# Requirements
Could you set out the entries below as a Markdown table with the columns "Row" and "Line", numbering each row and leaving out blank lines? Begin at the first line of the entries and stop after the line that contains "Dot at: (226, 255)".

— Start Extracted records —

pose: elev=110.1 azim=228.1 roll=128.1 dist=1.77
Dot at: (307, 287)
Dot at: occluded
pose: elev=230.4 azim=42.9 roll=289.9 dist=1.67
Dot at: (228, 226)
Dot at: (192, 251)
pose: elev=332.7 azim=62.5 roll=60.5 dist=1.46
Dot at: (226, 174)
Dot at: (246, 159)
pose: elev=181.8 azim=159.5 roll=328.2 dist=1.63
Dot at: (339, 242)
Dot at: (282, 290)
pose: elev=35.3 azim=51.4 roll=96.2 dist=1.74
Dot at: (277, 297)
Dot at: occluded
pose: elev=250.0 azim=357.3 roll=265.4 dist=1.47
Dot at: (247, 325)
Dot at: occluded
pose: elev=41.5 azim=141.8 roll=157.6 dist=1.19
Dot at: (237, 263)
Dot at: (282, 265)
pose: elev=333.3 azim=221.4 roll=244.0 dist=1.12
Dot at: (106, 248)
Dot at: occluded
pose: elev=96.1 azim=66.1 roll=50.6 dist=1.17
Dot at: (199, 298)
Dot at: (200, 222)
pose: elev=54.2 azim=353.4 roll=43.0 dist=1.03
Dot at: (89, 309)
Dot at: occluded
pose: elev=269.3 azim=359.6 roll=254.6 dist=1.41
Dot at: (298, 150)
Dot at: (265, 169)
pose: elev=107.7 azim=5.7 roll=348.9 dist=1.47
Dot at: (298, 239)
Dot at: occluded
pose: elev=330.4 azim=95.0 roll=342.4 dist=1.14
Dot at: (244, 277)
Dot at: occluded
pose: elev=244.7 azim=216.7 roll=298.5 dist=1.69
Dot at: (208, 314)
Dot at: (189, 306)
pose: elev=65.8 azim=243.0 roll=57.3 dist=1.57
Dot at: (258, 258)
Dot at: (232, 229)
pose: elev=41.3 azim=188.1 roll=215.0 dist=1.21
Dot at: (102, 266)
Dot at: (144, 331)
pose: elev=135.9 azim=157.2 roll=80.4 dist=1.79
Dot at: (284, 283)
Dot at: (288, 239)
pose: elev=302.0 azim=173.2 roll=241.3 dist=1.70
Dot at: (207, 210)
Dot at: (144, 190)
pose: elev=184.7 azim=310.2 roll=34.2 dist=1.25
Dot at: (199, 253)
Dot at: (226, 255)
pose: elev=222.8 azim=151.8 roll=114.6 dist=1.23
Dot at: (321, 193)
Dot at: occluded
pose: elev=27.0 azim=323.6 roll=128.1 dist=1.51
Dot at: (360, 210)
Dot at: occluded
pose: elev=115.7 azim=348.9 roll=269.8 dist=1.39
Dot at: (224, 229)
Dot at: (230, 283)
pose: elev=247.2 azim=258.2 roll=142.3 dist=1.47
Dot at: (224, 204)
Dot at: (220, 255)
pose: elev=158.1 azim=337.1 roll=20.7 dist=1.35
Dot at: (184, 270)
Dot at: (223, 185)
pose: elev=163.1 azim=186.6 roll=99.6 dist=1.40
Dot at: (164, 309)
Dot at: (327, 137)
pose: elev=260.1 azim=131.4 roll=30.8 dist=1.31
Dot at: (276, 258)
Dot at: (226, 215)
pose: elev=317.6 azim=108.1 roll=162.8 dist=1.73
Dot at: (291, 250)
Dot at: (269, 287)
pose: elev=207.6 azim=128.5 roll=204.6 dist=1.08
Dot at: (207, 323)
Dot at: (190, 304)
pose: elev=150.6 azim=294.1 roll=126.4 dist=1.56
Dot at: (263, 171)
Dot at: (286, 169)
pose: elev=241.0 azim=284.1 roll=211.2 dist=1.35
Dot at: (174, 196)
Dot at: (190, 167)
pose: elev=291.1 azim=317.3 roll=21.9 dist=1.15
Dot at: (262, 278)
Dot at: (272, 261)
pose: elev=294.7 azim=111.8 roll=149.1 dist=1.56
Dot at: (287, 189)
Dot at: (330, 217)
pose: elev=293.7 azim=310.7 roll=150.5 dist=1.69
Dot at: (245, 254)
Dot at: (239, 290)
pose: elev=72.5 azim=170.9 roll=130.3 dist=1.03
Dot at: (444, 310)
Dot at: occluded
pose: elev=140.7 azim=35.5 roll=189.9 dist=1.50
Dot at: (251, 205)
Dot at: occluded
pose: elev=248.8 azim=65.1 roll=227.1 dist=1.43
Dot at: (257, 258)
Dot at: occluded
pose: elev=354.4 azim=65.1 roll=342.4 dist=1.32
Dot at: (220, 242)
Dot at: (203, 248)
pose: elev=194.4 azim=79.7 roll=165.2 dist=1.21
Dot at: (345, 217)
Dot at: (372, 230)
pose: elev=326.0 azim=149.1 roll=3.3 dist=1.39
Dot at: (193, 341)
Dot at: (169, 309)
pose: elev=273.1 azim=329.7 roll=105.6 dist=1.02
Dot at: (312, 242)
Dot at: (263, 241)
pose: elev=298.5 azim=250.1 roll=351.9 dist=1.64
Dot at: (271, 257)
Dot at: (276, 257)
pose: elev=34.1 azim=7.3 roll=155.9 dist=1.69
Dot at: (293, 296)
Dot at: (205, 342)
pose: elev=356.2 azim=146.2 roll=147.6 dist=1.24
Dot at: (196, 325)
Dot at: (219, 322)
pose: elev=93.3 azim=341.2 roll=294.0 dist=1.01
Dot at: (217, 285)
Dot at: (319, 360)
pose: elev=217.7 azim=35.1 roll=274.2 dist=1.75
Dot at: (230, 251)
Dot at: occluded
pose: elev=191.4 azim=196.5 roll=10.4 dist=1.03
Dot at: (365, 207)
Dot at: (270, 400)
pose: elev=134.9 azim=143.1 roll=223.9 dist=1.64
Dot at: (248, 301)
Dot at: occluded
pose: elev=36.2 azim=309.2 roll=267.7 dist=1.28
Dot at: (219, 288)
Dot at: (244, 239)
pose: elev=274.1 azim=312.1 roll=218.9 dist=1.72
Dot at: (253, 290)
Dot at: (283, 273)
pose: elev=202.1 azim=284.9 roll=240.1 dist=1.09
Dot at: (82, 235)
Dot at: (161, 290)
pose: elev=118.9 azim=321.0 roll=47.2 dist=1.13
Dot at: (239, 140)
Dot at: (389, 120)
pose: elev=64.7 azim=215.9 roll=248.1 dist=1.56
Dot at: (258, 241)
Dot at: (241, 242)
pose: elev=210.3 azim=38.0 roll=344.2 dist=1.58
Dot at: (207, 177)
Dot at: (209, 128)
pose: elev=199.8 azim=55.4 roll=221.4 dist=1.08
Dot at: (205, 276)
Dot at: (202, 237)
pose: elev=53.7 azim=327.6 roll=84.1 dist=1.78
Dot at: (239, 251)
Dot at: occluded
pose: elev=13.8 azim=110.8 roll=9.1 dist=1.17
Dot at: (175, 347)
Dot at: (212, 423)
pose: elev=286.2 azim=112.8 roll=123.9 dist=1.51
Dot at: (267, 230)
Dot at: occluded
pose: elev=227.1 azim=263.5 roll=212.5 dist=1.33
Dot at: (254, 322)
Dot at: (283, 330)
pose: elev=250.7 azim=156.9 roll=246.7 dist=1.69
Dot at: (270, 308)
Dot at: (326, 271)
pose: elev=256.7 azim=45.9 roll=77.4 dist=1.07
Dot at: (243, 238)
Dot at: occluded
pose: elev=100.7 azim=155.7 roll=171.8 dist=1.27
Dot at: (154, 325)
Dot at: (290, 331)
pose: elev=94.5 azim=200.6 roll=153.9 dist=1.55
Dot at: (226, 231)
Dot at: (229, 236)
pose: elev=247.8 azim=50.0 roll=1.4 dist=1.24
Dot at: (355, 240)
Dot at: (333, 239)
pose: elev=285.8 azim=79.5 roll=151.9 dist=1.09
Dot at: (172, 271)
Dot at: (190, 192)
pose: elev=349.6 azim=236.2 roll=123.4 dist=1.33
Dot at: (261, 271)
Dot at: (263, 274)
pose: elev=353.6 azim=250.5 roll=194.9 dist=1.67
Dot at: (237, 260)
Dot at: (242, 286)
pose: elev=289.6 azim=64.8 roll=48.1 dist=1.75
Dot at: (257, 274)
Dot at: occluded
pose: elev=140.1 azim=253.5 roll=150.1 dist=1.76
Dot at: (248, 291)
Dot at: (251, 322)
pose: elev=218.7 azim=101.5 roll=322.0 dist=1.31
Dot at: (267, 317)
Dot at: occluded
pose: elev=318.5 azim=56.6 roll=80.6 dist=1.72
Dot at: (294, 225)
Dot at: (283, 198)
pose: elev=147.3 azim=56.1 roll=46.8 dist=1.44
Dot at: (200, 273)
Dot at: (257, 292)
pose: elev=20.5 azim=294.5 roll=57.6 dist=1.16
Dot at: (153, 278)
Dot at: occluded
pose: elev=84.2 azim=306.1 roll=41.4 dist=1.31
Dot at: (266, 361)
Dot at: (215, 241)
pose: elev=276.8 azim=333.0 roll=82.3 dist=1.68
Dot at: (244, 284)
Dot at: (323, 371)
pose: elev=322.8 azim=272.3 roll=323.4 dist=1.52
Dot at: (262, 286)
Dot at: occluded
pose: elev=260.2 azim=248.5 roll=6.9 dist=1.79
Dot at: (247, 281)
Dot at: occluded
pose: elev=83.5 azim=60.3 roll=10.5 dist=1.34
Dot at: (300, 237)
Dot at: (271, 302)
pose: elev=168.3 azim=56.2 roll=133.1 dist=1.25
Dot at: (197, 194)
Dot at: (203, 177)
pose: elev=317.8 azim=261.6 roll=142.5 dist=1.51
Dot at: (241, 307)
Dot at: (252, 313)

— End Extracted records —

# Output below
| Row | Line |
|---|---|
| 1 | pose: elev=110.1 azim=228.1 roll=128.1 dist=1.77 |
| 2 | Dot at: (307, 287) |
| 3 | Dot at: occluded |
| 4 | pose: elev=230.4 azim=42.9 roll=289.9 dist=1.67 |
| 5 | Dot at: (228, 226) |
| 6 | Dot at: (192, 251) |
| 7 | pose: elev=332.7 azim=62.5 roll=60.5 dist=1.46 |
| 8 | Dot at: (226, 174) |
| 9 | Dot at: (246, 159) |
| 10 | pose: elev=181.8 azim=159.5 roll=328.2 dist=1.63 |
| 11 | Dot at: (339, 242) |
| 12 | Dot at: (282, 290) |
| 13 | pose: elev=35.3 azim=51.4 roll=96.2 dist=1.74 |
| 14 | Dot at: (277, 297) |
| 15 | Dot at: occluded |
| 16 | pose: elev=250.0 azim=357.3 roll=265.4 dist=1.47 |
| 17 | Dot at: (247, 325) |
| 18 | Dot at: occluded |
| 19 | pose: elev=41.5 azim=141.8 roll=157.6 dist=1.19 |
| 20 | Dot at: (237, 263) |
| 21 | Dot at: (282, 265) |
| 22 | pose: elev=333.3 azim=221.4 roll=244.0 dist=1.12 |
| 23 | Dot at: (106, 248) |
| 24 | Dot at: occluded |
| 25 | pose: elev=96.1 azim=66.1 roll=50.6 dist=1.17 |
| 26 | Dot at: (199, 298) |
| 27 | Dot at: (200, 222) |
| 28 | pose: elev=54.2 azim=353.4 roll=43.0 dist=1.03 |
| 29 | Dot at: (89, 309) |
| 30 | Dot at: occluded |
| 31 | pose: elev=269.3 azim=359.6 roll=254.6 dist=1.41 |
| 32 | Dot at: (298, 150) |
| 33 | Dot at: (265, 169) |
| 34 | pose: elev=107.7 azim=5.7 roll=348.9 dist=1.47 |
| 35 | Dot at: (298, 239) |
| 36 | Dot at: occluded |
| 37 | pose: elev=330.4 azim=95.0 roll=342.4 dist=1.14 |
| 38 | Dot at: (244, 277) |
| 39 | Dot at: occluded |
| 40 | pose: elev=244.7 azim=216.7 roll=298.5 dist=1.69 |
| 41 | Dot at: (208, 314) |
| 42 | Dot at: (189, 306) |
| 43 | pose: elev=65.8 azim=243.0 roll=57.3 dist=1.57 |
| 44 | Dot at: (258, 258) |
| 45 | Dot at: (232, 229) |
| 46 | pose: elev=41.3 azim=188.1 roll=215.0 dist=1.21 |
| 47 | Dot at: (102, 266) |
| 48 | Dot at: (144, 331) |
| 49 | pose: elev=135.9 azim=157.2 roll=80.4 dist=1.79 |
| 50 | Dot at: (284, 283) |
| 51 | Dot at: (288, 239) |
| 52 | pose: elev=302.0 azim=173.2 roll=241.3 dist=1.70 |
| 53 | Dot at: (207, 210) |
| 54 | Dot at: (144, 190) |
| 55 | pose: elev=184.7 azim=310.2 roll=34.2 dist=1.25 |
| 56 | Dot at: (199, 253) |
| 57 | Dot at: (226, 255) |